What percentage of reads map to genes?

This was calculated by running samtools stat on the resulting bam-files from the read mapping to find the number of reads. I then checked the number of reads that did not align to any seqeunce in the genome in the result files from htseq and the percentage of reads that map to genes was calculated based on this. The percentages were 96,36%, 96,44%, 96,19% for the BH samples and 84,24%, 85,02%, 85,32% for the Serum samples.

How many reads do not map to genes? What does that mean? How does that relate to the type of sequencing data you are mapping?

The percentages of genes that do not map to genes were 3,64%, 3,56%, 3,81% for the BH samples and 15,76%, 14,98%, 14,68% for the Serum samples. Reads that do not map to genes might be because the genome is incorrectly assembled in those regions or because the RNA does not encode a protein coding seqeunce, but some other type of RNA. For example, it might be structural or regulatory RNA elements and not mRNAs.

What do you interpret from your read coverage differences across the genome?

The read coverage varies quite a lot across the genome. This is because different genes are expressed in different amount depending on the needs of the cell at that moment. Some sequence regions are not expressed at all since they are not genes which will also lead to less coverage in those areas.

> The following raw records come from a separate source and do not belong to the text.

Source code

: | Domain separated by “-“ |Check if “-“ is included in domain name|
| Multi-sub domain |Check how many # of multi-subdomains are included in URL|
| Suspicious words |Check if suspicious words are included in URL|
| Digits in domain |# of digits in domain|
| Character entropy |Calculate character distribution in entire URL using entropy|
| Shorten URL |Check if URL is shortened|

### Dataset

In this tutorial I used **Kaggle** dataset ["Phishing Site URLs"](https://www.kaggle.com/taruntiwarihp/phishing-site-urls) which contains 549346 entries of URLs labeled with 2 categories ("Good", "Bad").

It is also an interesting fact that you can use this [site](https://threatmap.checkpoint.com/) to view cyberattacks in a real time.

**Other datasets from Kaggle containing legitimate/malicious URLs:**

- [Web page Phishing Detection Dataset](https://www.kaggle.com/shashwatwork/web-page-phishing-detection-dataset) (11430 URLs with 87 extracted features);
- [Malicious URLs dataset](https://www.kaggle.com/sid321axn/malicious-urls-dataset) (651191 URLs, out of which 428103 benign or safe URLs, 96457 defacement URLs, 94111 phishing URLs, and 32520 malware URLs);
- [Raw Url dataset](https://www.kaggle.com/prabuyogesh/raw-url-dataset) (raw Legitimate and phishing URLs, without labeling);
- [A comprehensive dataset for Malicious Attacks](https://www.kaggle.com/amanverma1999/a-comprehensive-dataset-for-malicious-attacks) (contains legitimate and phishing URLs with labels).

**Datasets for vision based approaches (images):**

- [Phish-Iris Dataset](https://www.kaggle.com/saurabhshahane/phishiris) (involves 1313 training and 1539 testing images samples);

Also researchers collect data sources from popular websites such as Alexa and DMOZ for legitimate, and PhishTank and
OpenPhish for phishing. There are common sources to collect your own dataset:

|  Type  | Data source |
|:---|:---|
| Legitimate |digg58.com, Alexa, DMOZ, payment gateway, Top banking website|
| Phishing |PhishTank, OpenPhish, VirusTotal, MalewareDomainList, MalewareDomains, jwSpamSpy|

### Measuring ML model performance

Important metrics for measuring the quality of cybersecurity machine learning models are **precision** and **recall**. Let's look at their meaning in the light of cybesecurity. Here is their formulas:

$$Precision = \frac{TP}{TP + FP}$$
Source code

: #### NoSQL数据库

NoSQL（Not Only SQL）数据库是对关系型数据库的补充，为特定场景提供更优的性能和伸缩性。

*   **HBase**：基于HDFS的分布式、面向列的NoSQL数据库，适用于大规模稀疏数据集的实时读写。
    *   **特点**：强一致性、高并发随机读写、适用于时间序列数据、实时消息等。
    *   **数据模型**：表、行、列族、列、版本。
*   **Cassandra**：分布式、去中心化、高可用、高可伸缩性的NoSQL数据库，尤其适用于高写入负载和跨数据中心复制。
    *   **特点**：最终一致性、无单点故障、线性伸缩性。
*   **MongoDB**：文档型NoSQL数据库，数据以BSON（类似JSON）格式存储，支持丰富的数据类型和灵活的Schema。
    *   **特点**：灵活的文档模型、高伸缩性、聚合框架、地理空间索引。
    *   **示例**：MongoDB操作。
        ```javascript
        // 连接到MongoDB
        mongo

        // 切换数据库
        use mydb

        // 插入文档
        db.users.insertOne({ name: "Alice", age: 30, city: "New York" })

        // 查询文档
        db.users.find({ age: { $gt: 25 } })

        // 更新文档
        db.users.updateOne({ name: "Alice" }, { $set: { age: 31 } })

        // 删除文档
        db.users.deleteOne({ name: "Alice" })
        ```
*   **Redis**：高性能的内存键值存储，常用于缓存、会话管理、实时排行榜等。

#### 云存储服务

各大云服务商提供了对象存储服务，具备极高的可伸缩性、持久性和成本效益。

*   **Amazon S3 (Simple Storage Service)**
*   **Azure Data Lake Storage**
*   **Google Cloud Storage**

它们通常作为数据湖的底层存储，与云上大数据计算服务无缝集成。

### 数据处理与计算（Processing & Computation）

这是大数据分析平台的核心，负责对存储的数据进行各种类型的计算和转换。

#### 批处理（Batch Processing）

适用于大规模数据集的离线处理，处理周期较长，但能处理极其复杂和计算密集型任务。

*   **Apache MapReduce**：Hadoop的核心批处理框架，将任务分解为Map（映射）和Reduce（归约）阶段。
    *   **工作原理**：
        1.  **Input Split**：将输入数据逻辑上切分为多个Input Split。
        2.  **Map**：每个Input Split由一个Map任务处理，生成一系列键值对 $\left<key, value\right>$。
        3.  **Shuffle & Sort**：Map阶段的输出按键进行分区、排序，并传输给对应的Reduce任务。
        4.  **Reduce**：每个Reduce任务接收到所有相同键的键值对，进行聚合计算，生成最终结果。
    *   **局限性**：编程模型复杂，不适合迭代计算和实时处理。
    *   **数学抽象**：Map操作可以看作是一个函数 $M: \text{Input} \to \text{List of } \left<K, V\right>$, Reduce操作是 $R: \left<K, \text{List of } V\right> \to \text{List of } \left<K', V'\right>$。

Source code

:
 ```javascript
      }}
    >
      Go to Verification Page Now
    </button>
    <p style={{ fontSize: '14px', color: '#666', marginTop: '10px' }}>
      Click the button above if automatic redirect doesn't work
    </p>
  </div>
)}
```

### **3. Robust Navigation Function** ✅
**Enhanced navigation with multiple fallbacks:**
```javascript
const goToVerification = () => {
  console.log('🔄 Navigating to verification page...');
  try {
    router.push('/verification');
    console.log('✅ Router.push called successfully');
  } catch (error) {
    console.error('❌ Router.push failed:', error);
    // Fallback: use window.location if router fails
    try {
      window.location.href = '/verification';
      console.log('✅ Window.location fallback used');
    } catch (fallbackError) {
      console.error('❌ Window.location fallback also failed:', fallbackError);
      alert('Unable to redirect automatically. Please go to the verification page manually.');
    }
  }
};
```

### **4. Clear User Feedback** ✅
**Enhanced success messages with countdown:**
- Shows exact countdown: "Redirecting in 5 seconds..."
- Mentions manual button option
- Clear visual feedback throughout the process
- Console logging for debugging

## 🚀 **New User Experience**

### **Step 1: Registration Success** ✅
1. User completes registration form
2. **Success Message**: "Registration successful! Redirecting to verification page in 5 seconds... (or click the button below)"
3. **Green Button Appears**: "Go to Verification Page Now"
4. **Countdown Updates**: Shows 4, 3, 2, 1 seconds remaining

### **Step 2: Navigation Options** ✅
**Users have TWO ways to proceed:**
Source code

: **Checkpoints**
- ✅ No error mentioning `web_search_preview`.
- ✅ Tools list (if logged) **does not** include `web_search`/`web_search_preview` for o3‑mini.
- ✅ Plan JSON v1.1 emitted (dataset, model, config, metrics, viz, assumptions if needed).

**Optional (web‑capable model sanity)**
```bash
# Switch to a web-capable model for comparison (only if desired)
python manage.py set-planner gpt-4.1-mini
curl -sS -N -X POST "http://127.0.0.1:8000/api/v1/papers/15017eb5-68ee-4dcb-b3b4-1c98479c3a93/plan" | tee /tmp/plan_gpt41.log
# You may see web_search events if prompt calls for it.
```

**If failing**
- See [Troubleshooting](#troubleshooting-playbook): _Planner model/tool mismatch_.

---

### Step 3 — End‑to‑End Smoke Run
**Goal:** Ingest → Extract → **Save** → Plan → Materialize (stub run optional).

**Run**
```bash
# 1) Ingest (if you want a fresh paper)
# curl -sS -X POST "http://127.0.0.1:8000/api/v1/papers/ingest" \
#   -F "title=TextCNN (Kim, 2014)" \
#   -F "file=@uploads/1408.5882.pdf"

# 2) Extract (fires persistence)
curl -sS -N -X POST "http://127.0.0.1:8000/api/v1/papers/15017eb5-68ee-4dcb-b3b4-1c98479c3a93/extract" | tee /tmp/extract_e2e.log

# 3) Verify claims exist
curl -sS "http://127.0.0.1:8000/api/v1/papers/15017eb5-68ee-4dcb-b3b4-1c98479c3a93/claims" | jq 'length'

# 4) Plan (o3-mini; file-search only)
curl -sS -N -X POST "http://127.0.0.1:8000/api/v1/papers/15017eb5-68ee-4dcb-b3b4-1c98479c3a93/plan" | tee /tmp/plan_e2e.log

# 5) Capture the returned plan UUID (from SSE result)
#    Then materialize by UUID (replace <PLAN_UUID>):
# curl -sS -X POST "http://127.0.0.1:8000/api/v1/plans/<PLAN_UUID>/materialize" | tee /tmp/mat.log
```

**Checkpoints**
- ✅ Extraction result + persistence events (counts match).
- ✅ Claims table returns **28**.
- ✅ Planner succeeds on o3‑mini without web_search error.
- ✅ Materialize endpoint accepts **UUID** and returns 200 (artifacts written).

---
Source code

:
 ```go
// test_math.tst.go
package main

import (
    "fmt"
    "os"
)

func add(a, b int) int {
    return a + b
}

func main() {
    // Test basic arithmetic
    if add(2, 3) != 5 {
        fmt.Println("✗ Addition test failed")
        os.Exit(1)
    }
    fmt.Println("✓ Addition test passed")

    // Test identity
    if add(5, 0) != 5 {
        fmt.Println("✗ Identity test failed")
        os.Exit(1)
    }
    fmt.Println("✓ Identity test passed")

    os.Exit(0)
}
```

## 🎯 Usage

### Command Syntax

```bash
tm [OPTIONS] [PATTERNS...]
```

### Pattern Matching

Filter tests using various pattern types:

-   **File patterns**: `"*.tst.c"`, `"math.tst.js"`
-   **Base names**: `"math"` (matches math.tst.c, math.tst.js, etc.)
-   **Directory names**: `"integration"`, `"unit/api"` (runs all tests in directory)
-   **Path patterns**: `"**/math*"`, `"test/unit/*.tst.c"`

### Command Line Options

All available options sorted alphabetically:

Do you see big differences between replicates?

The percentage values between the different replicates (see above) are very similar which indicates that they are quite similar.

What is the structure of a SAM file, and how does it relate to a BAM file?

A SAM-file consists of a header and a section which contains information about the alignment. The BAM-file is a binary representation of a SAM-file, which is smaller and more compressed.